[Dataset rows]:
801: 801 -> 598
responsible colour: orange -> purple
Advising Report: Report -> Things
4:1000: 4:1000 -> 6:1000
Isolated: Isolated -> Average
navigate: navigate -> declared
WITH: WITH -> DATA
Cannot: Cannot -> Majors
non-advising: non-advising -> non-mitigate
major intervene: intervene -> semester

==

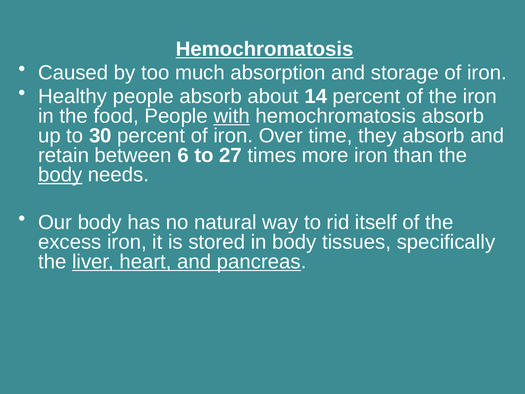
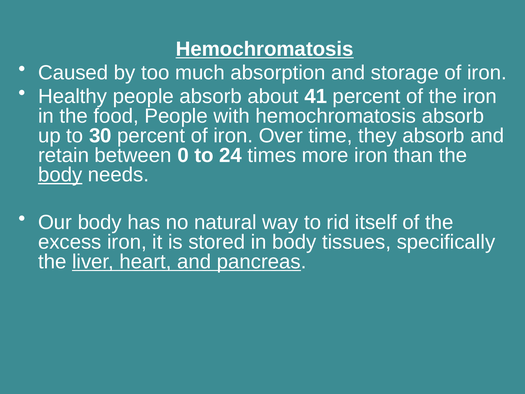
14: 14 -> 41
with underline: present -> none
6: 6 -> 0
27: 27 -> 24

[The exercise]: Copy out the records starting with the line containing "801: 801 -> 598" and going on through the line containing "major intervene: intervene -> semester", switching every "navigate" to "explore" and leaving everything else unchanged.

[Task answer]:
801: 801 -> 598
responsible colour: orange -> purple
Advising Report: Report -> Things
4:1000: 4:1000 -> 6:1000
Isolated: Isolated -> Average
explore: explore -> declared
WITH: WITH -> DATA
Cannot: Cannot -> Majors
non-advising: non-advising -> non-mitigate
major intervene: intervene -> semester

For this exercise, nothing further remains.